**Collected data:**
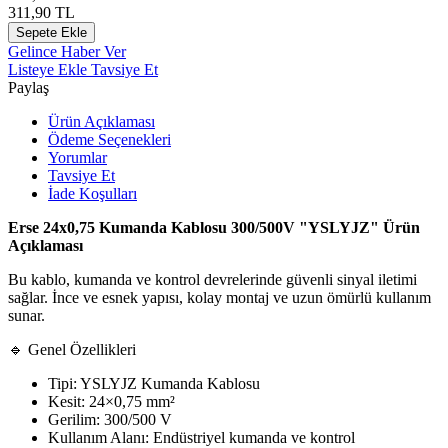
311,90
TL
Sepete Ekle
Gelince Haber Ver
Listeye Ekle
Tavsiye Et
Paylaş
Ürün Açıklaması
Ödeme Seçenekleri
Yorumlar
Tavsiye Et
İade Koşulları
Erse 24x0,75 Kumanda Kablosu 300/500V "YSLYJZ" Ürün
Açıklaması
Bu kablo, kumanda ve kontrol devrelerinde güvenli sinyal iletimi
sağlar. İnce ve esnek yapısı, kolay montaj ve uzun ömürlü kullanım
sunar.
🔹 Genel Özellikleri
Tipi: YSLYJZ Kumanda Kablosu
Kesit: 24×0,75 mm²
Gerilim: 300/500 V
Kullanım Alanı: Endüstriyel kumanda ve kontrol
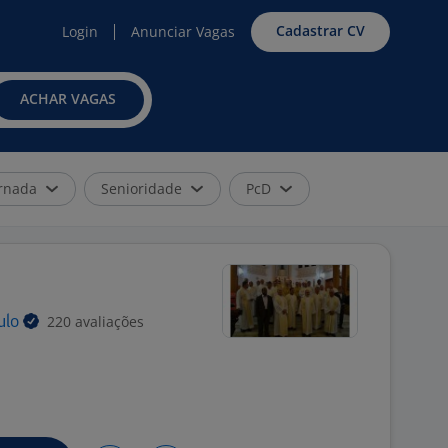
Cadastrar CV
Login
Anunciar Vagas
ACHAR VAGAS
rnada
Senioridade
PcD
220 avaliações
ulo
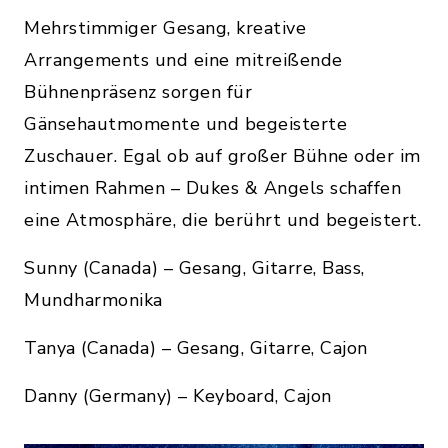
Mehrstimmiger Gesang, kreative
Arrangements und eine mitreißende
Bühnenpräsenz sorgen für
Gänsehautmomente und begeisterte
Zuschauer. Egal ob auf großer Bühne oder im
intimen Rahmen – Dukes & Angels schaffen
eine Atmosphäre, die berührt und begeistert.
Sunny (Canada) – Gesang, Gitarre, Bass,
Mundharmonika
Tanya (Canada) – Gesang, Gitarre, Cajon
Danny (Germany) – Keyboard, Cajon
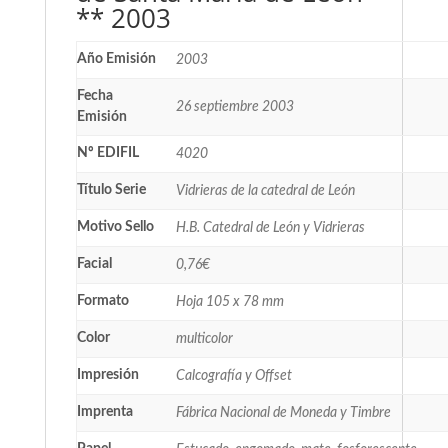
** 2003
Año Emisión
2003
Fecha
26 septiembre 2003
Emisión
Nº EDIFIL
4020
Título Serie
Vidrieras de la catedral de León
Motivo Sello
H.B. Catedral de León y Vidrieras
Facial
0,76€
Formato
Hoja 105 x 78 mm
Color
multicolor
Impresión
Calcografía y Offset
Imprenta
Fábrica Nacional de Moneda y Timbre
...
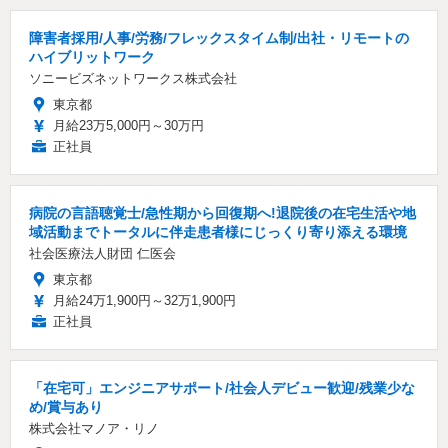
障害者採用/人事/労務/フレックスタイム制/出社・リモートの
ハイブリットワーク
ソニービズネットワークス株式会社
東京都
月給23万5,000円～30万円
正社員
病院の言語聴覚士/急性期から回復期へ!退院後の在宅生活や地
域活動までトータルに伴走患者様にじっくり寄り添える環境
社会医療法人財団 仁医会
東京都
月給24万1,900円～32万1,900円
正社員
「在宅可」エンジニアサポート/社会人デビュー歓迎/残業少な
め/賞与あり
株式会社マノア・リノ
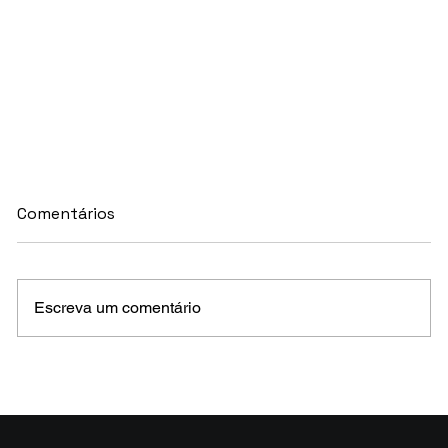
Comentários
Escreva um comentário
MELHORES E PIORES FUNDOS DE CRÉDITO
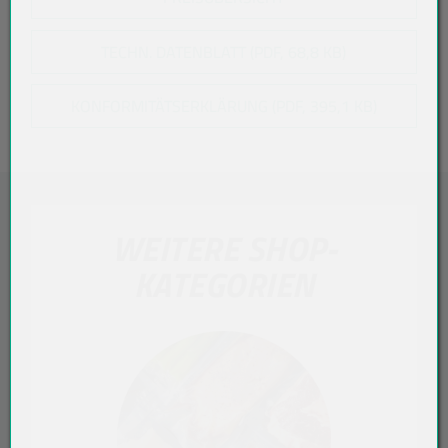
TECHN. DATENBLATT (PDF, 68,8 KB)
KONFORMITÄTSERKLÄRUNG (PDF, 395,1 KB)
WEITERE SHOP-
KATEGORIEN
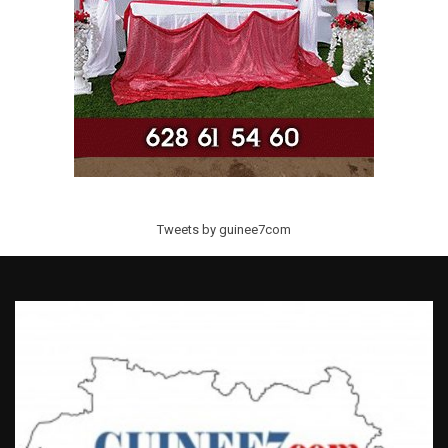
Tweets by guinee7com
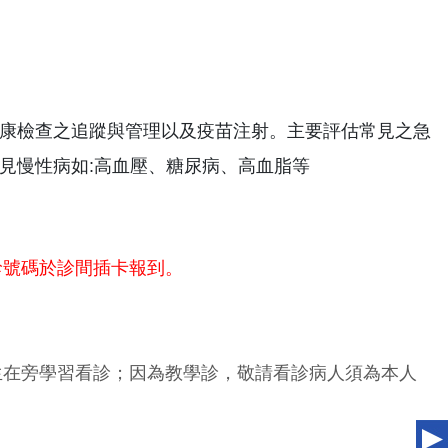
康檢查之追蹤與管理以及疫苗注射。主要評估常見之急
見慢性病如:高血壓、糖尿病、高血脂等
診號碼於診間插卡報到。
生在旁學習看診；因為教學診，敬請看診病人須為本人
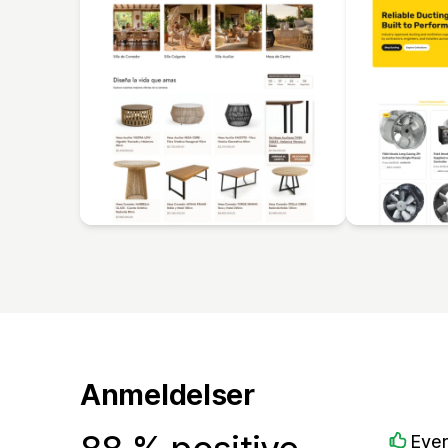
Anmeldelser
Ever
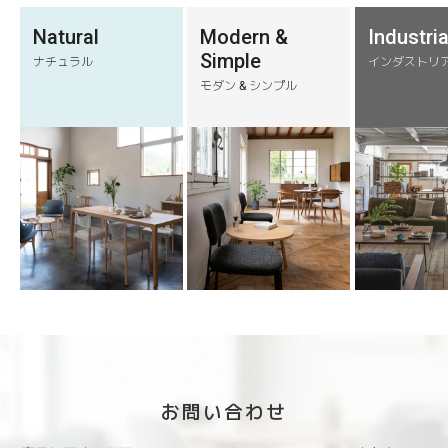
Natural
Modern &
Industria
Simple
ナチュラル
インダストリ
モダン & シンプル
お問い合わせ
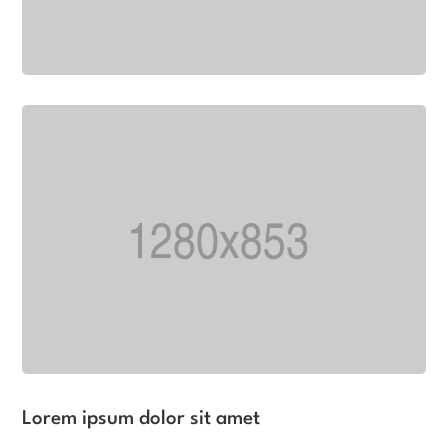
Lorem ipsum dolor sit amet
...
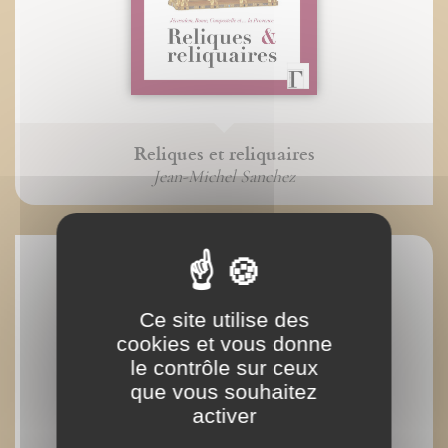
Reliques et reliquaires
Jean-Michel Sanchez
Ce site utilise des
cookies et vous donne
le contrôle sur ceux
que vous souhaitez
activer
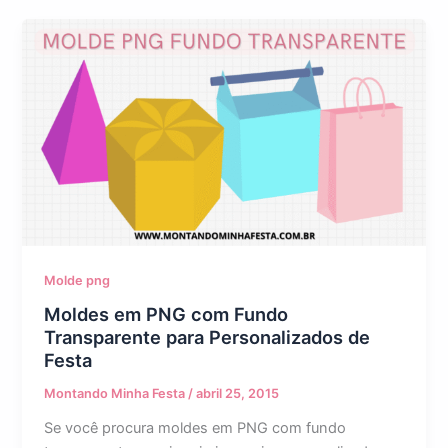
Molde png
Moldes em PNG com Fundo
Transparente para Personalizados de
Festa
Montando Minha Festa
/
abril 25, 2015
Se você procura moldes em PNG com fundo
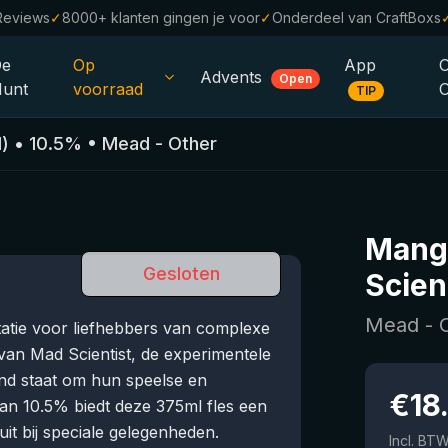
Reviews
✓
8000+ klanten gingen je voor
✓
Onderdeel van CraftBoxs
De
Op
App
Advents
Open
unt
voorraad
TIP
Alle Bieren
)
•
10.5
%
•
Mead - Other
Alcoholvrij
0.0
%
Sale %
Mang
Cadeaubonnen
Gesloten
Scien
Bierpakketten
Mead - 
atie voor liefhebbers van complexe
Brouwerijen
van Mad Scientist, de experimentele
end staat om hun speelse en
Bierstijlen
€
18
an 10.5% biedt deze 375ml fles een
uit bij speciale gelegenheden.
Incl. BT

**THE PROBLEM:**
Find each line in the items above that contains the word "eine", and copy those lines.

**FINISHED TASK:**
Arrangements und eine mitreißende
eine Atmosphäre, die berührt und begeistert.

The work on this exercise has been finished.